ASSIGNED TASK: List every line in this data where the string "minutes" occurs.

* * * * *

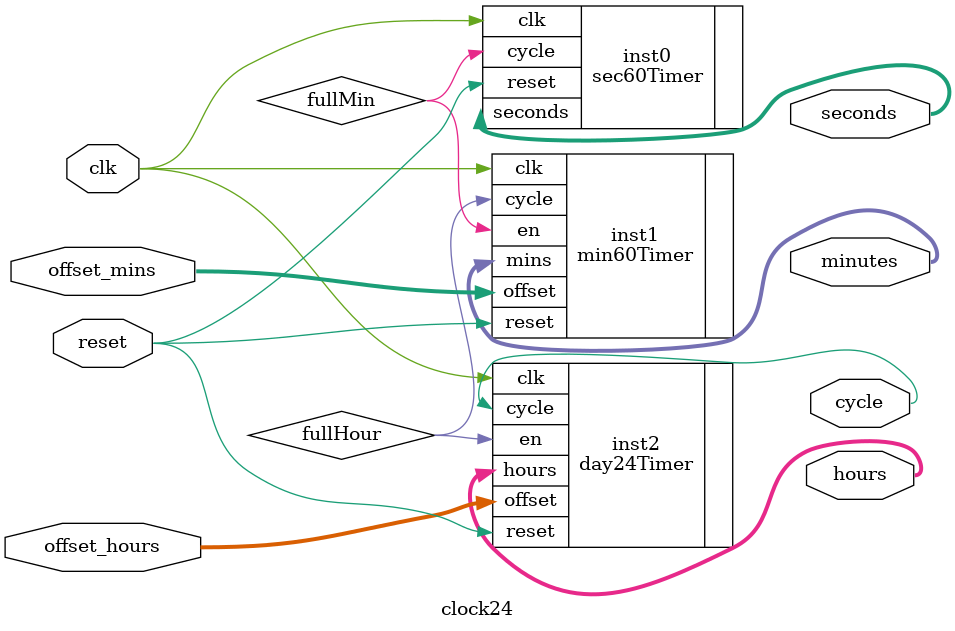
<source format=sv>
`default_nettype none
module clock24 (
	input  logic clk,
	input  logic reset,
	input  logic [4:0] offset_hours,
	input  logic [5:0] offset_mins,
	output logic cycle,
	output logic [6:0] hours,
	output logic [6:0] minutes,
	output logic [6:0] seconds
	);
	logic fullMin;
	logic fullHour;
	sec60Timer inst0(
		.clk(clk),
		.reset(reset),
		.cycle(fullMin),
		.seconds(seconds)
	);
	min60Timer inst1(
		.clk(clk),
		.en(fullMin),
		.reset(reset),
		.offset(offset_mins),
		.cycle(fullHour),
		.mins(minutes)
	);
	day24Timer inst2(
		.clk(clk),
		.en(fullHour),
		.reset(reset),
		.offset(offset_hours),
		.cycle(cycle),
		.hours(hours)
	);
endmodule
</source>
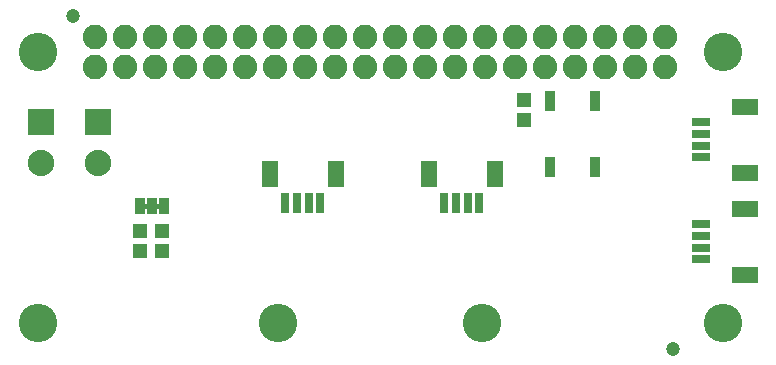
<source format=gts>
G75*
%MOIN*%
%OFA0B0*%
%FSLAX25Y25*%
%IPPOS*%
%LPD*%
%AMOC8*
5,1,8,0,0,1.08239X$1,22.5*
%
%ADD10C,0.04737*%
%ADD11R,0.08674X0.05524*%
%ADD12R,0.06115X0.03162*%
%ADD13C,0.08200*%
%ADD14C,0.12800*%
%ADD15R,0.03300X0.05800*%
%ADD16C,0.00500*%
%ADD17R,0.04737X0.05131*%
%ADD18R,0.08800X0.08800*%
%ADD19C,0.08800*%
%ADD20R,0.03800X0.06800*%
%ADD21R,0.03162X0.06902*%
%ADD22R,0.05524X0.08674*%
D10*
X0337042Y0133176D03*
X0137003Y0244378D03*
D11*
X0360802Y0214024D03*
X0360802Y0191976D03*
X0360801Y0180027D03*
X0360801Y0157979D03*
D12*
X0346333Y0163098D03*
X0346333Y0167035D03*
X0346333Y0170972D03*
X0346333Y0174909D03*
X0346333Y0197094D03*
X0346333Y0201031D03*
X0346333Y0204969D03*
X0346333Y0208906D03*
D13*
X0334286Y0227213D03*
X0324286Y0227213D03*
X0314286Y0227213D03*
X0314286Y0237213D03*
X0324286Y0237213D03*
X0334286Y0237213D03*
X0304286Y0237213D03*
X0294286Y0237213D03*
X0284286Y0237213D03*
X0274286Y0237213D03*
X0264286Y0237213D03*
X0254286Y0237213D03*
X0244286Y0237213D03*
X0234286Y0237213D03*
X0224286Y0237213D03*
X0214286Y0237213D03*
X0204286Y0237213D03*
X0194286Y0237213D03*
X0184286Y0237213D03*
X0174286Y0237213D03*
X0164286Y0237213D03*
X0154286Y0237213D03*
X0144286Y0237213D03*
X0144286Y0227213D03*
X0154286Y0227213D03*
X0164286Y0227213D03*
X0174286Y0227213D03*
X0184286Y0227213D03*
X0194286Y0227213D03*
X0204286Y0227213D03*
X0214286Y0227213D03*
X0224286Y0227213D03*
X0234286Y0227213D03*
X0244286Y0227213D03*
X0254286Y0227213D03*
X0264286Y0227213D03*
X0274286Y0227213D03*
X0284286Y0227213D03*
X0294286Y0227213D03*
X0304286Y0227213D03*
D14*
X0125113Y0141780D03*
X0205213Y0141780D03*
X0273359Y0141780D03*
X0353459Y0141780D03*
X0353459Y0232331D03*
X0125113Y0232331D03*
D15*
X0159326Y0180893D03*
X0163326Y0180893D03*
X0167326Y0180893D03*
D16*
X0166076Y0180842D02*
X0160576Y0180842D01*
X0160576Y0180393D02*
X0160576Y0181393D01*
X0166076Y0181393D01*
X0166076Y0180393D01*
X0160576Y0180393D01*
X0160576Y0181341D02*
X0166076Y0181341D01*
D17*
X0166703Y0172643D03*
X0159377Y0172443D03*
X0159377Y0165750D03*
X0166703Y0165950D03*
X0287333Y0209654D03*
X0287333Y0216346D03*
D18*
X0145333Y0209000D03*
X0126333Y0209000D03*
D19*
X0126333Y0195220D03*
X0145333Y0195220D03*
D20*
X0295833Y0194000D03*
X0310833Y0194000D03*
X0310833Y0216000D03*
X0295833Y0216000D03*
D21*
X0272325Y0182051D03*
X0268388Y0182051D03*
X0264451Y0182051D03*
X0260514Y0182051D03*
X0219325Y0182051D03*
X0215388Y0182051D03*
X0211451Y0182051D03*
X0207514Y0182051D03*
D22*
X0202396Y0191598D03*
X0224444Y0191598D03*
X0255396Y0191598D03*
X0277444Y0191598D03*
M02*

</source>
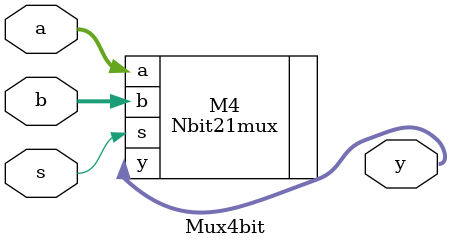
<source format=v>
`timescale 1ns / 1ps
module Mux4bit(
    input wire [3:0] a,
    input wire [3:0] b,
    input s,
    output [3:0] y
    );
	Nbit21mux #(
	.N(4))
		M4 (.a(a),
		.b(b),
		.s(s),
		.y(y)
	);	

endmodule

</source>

* * * * *

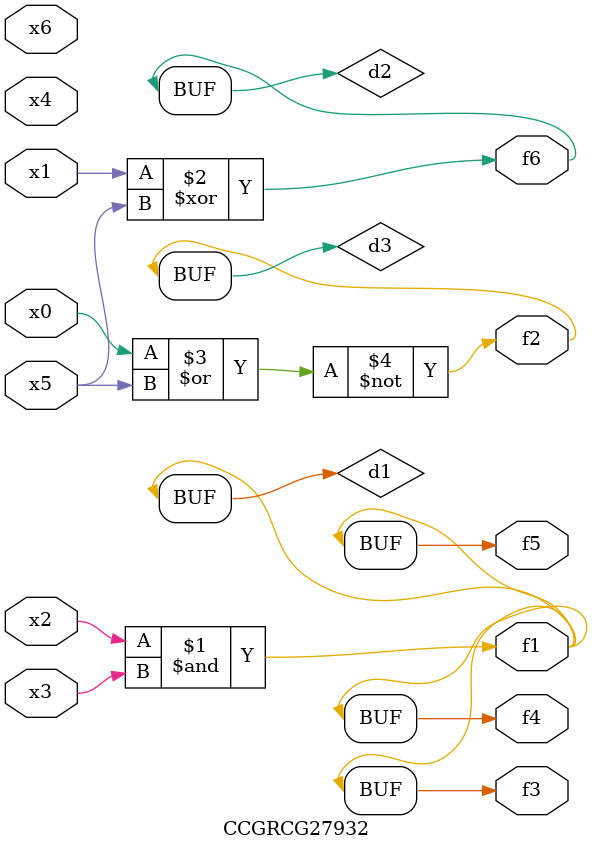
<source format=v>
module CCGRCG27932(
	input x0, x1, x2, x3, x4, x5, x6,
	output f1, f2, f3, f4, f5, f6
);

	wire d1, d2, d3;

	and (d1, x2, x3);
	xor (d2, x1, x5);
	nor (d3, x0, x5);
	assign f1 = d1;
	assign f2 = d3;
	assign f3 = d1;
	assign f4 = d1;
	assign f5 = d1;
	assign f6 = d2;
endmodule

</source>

* * * * *

ANSWER SECTION:
	output logic [6:0] minutes,
		.mins(minutes)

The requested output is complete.